**What the task requires**
Report how many lines in the entries below have the word "Marco" in them, and give no other words.

↓

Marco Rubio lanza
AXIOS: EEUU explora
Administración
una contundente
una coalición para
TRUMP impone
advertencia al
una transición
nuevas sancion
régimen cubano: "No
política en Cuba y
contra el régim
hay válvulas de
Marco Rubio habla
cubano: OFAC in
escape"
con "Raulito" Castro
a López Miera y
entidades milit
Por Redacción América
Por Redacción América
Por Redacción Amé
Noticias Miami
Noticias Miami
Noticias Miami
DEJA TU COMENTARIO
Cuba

↑

**Final answer**
2